Der Presserat prüfte die Beschwerde, stellte allerdings keinen Mangel fest. Er argumentierte: Es sei nicht feststellbar, dass der betreffende Redakteur selbst vermehrt über den Künstler geschrieben habe. Außerdem: "Ein Medium wie die Bravo ist grundsätzlich frei darin zu entscheiden, über jemanden mehr oder weniger zu berichten", sagt Jens Radulovic vom Presserat.

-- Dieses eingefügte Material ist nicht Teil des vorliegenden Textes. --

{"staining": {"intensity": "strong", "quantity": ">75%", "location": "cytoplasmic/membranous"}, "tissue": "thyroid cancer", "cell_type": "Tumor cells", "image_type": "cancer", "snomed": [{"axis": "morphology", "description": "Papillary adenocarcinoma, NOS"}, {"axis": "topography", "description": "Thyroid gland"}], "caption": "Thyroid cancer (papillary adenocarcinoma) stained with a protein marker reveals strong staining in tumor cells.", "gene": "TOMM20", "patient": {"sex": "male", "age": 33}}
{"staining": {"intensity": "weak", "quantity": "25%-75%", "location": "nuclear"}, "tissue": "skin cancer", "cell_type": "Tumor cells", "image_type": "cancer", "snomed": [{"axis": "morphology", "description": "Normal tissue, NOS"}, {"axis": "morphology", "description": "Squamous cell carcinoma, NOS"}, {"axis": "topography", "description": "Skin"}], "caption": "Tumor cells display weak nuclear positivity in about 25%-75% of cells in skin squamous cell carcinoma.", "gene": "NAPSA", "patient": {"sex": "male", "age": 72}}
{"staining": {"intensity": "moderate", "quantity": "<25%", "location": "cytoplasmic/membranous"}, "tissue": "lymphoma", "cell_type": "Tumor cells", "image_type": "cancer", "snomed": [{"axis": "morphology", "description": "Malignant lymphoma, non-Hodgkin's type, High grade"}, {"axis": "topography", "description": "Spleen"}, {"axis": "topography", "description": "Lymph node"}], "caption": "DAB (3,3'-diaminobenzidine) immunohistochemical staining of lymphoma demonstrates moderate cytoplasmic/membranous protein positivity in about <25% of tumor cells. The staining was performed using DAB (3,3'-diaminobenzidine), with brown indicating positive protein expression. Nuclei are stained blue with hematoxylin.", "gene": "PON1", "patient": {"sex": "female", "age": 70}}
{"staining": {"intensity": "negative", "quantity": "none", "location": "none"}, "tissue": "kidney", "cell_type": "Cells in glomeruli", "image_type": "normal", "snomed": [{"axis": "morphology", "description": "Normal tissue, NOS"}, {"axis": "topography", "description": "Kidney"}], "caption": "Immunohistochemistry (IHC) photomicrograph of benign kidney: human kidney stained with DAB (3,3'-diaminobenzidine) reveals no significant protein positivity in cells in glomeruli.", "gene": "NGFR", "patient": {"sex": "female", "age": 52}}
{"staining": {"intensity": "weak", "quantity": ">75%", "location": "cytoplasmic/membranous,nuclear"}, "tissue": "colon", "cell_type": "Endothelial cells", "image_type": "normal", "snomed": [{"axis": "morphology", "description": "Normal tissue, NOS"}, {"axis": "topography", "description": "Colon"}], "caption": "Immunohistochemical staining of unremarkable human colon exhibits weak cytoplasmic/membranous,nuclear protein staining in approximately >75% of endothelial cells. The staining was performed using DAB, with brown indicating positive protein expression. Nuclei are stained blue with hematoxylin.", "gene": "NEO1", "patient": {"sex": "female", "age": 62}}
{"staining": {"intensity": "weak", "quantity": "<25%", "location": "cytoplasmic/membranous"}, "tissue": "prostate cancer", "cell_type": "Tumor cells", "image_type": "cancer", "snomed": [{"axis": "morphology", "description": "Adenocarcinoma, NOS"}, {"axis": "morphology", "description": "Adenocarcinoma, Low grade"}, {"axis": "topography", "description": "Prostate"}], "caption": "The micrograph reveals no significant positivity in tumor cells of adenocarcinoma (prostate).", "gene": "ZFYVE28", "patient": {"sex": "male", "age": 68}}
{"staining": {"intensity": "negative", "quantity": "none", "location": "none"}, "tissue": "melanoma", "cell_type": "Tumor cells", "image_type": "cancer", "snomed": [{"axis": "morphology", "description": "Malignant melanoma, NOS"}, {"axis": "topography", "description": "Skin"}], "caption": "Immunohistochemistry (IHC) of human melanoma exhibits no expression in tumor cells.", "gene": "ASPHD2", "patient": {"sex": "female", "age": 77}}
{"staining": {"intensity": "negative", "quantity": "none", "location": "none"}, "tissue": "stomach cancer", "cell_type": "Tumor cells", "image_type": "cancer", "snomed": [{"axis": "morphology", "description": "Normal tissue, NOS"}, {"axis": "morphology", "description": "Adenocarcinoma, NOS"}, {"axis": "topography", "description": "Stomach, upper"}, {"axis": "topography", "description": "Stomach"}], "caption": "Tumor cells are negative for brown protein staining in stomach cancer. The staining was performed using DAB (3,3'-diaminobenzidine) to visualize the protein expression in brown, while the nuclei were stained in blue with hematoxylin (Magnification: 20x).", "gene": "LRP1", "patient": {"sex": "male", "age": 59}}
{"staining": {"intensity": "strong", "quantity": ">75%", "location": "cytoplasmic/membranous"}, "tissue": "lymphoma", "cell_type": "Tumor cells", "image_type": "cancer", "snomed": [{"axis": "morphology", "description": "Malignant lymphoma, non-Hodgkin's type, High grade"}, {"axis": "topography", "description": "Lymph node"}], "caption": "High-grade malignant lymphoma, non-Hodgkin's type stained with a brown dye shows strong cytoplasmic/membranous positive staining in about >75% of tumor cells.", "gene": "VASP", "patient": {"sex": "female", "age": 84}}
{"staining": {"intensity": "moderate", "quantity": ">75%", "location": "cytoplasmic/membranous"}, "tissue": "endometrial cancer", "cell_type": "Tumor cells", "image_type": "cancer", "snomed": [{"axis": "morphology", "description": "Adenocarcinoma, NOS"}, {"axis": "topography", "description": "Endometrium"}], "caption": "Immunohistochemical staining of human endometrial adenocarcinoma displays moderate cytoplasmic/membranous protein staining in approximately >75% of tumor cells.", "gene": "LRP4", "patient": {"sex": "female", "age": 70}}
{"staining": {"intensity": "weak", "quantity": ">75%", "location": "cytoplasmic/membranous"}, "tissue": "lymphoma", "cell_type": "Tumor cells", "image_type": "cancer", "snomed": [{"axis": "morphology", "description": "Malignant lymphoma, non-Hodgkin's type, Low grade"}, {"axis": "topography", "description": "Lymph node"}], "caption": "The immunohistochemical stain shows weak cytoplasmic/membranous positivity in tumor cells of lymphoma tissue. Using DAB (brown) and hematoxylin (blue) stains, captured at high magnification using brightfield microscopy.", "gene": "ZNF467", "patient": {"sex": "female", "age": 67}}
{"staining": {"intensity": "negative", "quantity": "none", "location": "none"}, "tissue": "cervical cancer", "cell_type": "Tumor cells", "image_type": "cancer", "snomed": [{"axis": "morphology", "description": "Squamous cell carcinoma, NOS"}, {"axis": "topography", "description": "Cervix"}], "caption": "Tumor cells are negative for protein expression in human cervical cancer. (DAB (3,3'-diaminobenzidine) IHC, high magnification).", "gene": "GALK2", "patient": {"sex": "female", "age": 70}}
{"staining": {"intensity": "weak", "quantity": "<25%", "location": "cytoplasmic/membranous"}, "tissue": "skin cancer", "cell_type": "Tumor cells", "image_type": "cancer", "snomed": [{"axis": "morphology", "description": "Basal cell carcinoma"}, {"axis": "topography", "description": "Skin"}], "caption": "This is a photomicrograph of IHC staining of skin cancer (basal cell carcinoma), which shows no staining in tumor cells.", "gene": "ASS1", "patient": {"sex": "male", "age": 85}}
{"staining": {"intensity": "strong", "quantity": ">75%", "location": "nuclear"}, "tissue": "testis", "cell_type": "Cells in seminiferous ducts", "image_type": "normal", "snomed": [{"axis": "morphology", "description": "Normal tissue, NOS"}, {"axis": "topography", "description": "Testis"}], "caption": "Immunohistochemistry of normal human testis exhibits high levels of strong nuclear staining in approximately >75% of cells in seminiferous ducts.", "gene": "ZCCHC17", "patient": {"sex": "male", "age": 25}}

Entscheidend sind heute die Online-Kanäle, auch für die Bravo. Spotify etwa hat 40 Millionen zahlende Kunden. Wenn eine Redaktion dort einen Song einsortiert, hat das kommerzielle Auswirkungen. Wernicke äußerte sich nicht zu der Frage, welchen Zugang er zu den Social-Media-Kanälen der Redaktion hatte.

Die Bravo erscheint im Bauer-Verlag. Auch dort sieht man keine Verfehlung. "Der Verlag und die Redaktion waren über die Nebentätigkeit von Sascha Wernicke informiert und die Verantwortlichkeiten haben die Berichterstattung zum Musiker Wincent Weiss dahingehend bewusst abgewogen. Die Aktivitäten zu Wincent Weiss entsprechen seiner Relevanz für die Bravo-Zielgruppe", teilt der Verlag auf Anfrage mit. Der Verlag rechtfertigt die Berichterstattung der Bravo damit, dass es in der jungen Zielgruppe keinen anderen deutschsprachigen Künstler mit vergleichbarem Potenzial gebe.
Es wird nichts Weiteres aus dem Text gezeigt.